(DOCUMENT TEXT):
■ ■ ■ ■ ■ ■ ■

There are no straightforward theoretical answers to these questions and decisions on how to treat such

variants of “words” may vary from language to language and according to one’s theoretical

orientations. In addition, analyses of lexical complexity should be explicit about whether so-called

“function words” are included as part of the lexicon or excluded on the grounds that they belong to

grammar.

Turning to morphology, to overcome the difficulties inherent in the “word” construct, 20th

century linguistics introduced the more technical notion of “morpheme.” This too has been discussed

and criticized, so much so that many authors propose to abandon it altogether (for a review, Leu,

2020). Many morphologists find it preferable, which is also the orientation of this article, to speak of

morphological processes, patterns or operations. These include both concatenative processes such as

the addition of phonological segments and other processes such as phoneme change, contraction,

reduplication, or even the absence of any change at all (Haspelmath & Sims, 2010). The different

forms that lexemes can take as a result of inflectional processes are called “exponents” (Mathews,

1974).

■ ■ ■ ■ ■ ■ ■

(DIRECTIVE 1): Rewrite the records below as a numbered list, leaving out blank lines, from the first line of the records through the line that holds "c) Verarbeitung Verarbeitung", both ends included.

■ ■ ■ ■ ■ ■ ■

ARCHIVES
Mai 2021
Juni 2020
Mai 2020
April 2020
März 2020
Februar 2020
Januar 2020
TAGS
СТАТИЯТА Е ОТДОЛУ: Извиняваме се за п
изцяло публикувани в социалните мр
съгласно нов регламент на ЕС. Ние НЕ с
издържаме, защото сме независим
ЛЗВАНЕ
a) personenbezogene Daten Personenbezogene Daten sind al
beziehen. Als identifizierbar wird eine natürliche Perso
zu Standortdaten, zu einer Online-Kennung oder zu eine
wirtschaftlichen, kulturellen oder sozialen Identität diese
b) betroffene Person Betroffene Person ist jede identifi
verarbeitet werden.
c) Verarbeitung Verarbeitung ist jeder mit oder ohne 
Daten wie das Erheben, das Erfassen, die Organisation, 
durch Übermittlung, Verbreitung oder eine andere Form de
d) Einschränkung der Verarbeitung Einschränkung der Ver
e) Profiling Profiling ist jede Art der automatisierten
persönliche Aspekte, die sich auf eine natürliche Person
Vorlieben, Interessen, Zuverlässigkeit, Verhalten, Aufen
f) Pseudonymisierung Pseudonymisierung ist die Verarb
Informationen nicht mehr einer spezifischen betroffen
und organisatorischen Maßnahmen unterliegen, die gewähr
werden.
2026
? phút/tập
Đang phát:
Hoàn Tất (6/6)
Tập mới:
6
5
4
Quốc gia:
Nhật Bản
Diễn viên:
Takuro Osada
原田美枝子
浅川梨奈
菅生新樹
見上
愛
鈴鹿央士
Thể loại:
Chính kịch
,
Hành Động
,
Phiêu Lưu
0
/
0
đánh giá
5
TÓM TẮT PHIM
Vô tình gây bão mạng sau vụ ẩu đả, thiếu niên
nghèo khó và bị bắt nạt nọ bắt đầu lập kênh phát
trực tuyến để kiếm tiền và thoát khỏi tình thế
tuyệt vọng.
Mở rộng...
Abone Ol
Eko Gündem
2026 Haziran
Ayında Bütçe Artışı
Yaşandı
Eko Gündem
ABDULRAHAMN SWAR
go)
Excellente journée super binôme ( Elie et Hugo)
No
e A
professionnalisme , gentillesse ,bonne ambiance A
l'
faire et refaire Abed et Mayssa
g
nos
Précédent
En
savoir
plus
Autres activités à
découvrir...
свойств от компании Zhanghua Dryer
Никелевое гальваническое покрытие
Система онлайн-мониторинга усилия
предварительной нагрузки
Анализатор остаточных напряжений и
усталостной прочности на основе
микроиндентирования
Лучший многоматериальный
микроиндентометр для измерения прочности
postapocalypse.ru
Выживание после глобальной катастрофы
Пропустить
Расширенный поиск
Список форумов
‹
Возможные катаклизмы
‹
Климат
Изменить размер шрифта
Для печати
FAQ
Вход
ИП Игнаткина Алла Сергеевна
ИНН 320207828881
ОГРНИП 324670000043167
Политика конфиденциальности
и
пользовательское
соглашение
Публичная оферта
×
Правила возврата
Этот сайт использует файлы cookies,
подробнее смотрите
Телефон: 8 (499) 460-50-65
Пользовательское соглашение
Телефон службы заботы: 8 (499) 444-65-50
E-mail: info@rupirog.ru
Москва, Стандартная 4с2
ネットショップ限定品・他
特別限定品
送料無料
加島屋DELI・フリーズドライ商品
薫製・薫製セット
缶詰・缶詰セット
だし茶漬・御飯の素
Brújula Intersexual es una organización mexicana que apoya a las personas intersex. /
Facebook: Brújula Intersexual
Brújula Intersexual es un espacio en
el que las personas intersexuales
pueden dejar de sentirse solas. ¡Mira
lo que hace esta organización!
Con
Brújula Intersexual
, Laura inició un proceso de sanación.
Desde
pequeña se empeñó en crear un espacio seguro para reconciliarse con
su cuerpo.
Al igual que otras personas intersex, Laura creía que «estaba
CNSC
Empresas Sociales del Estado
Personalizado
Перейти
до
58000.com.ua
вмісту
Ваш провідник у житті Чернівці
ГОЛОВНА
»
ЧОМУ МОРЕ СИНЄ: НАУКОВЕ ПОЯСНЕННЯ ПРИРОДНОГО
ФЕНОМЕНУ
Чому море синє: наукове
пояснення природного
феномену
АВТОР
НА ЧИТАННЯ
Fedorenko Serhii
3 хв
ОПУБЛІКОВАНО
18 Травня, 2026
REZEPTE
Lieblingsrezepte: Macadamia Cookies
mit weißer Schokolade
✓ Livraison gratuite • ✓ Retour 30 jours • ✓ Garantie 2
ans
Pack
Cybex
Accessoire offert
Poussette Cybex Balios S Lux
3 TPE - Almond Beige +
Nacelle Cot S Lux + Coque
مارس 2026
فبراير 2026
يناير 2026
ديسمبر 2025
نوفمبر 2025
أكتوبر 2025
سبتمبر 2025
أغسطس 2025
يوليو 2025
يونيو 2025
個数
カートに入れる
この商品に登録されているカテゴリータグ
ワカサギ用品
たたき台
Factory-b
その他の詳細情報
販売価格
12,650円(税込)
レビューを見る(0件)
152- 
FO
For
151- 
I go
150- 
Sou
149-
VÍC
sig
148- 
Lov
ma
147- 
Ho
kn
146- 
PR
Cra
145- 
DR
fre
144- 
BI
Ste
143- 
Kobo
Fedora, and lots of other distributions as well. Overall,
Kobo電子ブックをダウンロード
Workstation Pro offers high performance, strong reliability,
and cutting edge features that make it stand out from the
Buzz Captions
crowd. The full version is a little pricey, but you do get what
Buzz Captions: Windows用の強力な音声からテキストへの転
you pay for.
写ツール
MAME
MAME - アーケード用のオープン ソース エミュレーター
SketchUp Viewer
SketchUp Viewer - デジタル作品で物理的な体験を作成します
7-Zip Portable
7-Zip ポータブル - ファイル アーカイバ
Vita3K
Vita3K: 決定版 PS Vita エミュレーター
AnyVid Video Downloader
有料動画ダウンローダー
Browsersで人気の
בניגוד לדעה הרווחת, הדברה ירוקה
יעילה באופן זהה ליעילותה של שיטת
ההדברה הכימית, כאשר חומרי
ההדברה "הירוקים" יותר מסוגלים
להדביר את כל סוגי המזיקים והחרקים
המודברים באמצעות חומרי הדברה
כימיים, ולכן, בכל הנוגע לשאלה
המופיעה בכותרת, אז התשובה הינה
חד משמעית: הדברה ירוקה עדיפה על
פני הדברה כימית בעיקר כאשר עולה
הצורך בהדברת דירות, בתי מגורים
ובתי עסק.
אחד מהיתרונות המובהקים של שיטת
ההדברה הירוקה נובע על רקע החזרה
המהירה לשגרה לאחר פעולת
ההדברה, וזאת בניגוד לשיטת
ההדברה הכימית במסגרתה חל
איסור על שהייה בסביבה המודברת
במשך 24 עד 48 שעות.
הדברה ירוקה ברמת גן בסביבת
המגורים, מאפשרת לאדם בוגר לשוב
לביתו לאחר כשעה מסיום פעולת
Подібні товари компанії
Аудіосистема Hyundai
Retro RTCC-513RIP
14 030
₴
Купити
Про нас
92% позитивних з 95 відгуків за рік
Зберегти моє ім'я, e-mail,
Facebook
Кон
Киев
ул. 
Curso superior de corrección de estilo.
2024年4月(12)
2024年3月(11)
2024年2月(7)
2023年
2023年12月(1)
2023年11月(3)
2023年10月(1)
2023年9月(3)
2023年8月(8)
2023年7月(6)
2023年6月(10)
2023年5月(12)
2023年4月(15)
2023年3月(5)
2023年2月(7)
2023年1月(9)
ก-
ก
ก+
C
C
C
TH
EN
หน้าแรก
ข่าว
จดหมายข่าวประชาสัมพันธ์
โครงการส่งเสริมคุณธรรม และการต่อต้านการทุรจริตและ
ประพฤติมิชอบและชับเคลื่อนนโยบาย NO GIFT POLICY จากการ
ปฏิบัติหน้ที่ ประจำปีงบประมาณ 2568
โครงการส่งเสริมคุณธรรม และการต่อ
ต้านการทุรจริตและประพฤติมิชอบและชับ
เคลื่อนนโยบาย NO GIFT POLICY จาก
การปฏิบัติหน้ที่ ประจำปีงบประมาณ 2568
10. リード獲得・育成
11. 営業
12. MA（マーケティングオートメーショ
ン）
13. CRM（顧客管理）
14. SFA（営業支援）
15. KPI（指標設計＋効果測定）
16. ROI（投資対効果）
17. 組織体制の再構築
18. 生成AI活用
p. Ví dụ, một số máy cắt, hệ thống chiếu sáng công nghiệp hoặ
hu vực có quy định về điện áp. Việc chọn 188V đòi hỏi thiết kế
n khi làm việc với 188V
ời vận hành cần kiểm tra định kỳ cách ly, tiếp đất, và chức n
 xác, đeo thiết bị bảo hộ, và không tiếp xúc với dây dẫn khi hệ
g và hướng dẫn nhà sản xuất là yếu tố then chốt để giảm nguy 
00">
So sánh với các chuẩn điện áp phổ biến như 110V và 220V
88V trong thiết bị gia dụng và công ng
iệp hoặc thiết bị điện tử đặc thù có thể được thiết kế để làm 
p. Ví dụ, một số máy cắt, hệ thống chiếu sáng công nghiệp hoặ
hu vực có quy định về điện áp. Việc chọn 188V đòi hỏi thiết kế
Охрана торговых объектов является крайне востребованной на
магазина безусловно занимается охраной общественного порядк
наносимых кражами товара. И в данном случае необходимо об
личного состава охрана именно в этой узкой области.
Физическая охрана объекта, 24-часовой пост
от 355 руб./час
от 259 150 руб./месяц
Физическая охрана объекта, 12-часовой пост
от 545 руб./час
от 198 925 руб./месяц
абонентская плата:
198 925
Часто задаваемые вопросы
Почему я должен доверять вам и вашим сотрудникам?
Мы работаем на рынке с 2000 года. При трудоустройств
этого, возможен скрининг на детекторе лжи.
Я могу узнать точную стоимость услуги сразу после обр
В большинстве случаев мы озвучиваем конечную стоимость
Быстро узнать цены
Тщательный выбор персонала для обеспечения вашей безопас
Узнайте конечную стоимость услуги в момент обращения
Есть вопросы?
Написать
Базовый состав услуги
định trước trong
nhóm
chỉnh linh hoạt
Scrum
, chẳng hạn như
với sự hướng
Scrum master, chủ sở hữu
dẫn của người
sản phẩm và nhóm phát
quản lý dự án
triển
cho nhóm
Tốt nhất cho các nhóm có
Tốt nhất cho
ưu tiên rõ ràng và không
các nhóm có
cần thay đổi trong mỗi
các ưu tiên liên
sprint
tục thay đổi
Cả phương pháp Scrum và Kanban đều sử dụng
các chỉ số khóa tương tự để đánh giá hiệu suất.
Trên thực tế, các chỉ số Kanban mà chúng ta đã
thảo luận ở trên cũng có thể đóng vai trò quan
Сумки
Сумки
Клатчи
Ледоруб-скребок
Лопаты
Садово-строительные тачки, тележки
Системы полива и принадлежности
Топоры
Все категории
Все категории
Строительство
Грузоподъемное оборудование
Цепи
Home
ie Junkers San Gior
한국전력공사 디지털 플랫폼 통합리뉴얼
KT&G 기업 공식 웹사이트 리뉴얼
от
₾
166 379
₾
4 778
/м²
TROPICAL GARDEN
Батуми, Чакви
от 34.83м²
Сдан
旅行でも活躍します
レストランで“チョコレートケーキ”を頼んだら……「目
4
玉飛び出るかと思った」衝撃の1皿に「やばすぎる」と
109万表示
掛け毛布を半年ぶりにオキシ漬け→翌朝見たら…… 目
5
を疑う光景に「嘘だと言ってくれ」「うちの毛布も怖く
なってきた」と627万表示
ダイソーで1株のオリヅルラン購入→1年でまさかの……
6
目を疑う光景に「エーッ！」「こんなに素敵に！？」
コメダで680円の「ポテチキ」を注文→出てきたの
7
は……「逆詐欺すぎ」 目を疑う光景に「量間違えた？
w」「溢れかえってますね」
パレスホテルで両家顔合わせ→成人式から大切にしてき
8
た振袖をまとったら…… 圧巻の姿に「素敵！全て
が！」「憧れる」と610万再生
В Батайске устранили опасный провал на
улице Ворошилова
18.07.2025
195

■ ■ ■ ■ ■ ■ ■

(DIRECTIVE 2): According to the text on morphology, what are the different forms that lexemes can take as a result of inflectional processes called?

(WRITTEN REPLY 1):
1. ARCHIVES
2. Mai 2021
3. Juni 2020
4. Mai 2020
5. April 2020
6. März 2020
7. Februar 2020
8. Januar 2020
9. TAGS
10. СТАТИЯТА Е ОТДОЛУ: Извиняваме се за п
11. изцяло публикувани в социалните мр
12. съгласно нов регламент на ЕС. Ние НЕ с
13. издържаме, защото сме независим
14. ЛЗВАНЕ
15. a) personenbezogene Daten Personenbezogene Daten sind al
16. beziehen. Als identifizierbar wird eine natürliche Perso
17. zu Standortdaten, zu einer Online-Kennung oder zu eine
18. wirtschaftlichen, kulturellen oder sozialen Identität diese
19. b) betroffene Person Betroffene Person ist jede identifi
20. verarbeitet werden.
21. c) Verarbeitung Verarbeitung ist jeder mit oder ohne 

(WRITTEN REPLY 2): They are called "exponents."